Monsieur Dassault is deeply involved in French politics in a way Putin would immediately recognize; until this past summer he held both local and national office simultaneously. In June he was ousted from his mayoral position in Corbeil-Essonnes for buying votes and has been convicted in a corruption scandal involving the sale of military helicopters to Belgium. Nonetheless, he still holds a seat in the French senate.

Ultraconservative wackos like Buchanan and David Duke have long been great admirers of Putin, even without a personal financial stake in him. Buchanan calls Putin a man “determined to stand up to a West that Russians believe played them for fools when they sought to be friends.” He urges us to “show Putin some respect.” He puts full faith and credit in Putin’s popularity in opinion polls and wide margins of victory in elections, totally ignoring the fact that the Kremlin owns all the major TV stations and the elections have been shamelessly rigged.

These folks like Putin because they’d like to govern us the way Putin governs the Russians. So if they can get rich by backing him, as Dassault can, that’s only tasty icing on the already delicious cake. Dassault openly proclaims it to be his goal, by fusing commerce, media, and politics, to wipe out democratic discourse because freedom of choice, which might lead to disagreeing with Dassault, is dangerous.

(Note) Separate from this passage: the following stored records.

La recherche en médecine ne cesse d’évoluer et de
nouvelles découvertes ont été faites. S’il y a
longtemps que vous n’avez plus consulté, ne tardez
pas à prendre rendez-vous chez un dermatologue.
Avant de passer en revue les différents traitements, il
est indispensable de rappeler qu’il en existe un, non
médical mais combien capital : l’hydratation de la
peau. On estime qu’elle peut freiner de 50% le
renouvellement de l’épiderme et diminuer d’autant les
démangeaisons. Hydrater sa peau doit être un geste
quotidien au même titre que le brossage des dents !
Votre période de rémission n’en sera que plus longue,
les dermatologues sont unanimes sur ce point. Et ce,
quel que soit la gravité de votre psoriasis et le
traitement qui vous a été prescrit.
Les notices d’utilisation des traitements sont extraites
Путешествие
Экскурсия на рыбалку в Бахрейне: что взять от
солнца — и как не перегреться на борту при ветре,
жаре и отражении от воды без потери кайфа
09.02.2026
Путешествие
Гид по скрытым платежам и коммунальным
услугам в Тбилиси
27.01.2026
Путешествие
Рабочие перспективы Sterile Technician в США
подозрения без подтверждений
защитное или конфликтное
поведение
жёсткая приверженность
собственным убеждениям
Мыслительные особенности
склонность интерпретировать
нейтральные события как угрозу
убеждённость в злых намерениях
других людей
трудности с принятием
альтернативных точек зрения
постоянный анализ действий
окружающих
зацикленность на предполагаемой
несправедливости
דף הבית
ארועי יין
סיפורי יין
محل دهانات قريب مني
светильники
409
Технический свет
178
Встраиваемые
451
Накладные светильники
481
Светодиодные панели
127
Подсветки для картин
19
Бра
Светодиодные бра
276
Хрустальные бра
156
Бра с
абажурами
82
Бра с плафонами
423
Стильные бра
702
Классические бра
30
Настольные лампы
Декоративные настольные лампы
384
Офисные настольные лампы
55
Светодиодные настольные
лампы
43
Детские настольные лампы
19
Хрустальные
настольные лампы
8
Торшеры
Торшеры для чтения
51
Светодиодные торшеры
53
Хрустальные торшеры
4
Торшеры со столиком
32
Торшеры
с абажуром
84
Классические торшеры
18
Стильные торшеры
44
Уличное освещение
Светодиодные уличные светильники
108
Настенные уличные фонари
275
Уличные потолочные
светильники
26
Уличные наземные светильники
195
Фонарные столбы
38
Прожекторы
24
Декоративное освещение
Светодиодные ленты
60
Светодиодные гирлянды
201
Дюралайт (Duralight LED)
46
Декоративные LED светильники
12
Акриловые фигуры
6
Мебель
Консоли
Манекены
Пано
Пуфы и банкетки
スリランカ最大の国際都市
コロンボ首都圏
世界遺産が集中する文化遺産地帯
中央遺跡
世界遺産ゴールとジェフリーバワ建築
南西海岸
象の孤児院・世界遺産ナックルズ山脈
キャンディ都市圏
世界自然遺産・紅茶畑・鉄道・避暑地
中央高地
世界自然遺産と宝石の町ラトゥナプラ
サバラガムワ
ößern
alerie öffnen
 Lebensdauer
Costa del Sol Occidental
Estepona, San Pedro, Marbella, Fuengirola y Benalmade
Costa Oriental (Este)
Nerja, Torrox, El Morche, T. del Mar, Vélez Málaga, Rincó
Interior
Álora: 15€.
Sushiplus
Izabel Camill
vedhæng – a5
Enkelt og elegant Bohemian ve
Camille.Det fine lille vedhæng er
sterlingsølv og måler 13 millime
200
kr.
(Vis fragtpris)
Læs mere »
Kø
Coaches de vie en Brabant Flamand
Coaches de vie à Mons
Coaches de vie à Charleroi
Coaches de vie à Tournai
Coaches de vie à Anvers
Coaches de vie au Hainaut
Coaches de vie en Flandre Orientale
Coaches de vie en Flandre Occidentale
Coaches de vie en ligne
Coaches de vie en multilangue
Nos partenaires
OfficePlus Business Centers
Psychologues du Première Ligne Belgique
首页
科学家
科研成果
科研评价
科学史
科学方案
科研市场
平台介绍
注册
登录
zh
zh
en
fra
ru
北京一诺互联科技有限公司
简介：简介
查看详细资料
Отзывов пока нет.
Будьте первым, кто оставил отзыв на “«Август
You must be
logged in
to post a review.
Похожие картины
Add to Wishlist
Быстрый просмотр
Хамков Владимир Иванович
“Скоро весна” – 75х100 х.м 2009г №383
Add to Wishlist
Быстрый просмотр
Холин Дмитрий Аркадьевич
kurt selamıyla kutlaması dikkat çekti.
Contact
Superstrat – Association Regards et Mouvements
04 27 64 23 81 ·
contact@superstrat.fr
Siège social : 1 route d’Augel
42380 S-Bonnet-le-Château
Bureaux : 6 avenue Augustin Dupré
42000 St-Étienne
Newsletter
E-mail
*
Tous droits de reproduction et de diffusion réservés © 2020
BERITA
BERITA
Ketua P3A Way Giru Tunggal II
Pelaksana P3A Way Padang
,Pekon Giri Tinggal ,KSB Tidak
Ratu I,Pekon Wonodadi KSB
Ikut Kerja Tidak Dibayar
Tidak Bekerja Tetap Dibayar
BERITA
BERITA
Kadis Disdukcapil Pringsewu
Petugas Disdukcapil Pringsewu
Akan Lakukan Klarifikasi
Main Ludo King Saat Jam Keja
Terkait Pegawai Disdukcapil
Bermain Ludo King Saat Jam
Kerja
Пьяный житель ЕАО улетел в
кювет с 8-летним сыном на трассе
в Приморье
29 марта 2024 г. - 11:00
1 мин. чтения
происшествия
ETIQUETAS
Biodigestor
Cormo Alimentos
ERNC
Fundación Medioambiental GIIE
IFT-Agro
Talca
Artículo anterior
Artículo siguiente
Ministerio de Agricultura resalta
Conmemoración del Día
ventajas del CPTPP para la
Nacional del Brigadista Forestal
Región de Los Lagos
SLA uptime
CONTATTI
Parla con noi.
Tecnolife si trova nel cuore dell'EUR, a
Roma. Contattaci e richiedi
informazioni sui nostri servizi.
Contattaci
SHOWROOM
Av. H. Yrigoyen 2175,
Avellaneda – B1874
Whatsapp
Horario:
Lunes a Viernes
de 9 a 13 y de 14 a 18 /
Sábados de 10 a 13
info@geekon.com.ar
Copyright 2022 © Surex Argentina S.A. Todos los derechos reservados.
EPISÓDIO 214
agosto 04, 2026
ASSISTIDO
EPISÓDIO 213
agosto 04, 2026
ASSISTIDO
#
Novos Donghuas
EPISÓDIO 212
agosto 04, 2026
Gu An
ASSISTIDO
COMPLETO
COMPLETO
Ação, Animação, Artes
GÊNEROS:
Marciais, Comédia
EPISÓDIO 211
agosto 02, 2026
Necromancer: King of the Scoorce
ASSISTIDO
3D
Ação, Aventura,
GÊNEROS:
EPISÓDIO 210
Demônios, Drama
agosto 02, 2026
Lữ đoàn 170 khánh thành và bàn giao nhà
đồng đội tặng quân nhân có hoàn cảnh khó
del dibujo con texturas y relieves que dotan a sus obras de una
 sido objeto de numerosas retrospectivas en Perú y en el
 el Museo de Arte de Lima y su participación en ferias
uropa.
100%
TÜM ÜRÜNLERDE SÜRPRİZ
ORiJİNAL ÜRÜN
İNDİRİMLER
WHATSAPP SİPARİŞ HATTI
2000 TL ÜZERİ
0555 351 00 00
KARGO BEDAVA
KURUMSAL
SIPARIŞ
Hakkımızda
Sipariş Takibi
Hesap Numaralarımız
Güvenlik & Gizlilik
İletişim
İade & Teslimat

The French chose not to resist Nazi Germany during World War II, but to surrender instead. Perhaps the Sarkozy regime is now adopting the same strategy in regard to Putin. Like Obama, Sarkozy has shown no willingness to stand up for democratic values in Russia; to the contrary, both governments have shown every indication that they will sell democracy down the river in an attempt to appease Putin and win short-term gains.

Indeed, the Wall Street Journal reports that, mimicking Le Figaro, the Obama administration “has toned down its once-strident criticism of two controversial Russian-backed pipelines,” projects designed to increase European dependence on Russian fossil fuels, projects that the Bush administration strongly opposed. The pipelines are also designed to obviate Ukraine as a transit point for Russian fuels, meaning that the country would lose the only leverage it has left against Russian imperialism.

Where, one must ask, throughout all this are the heirs of Ronald Reagan? Where are the conservatives who stood up to the “evil empire” and brought it down without firing a shot? Are they prepared to stand idly by and watch a disturbing alliance of far-right Europeans and leftist Americans turn the clock back on democracy?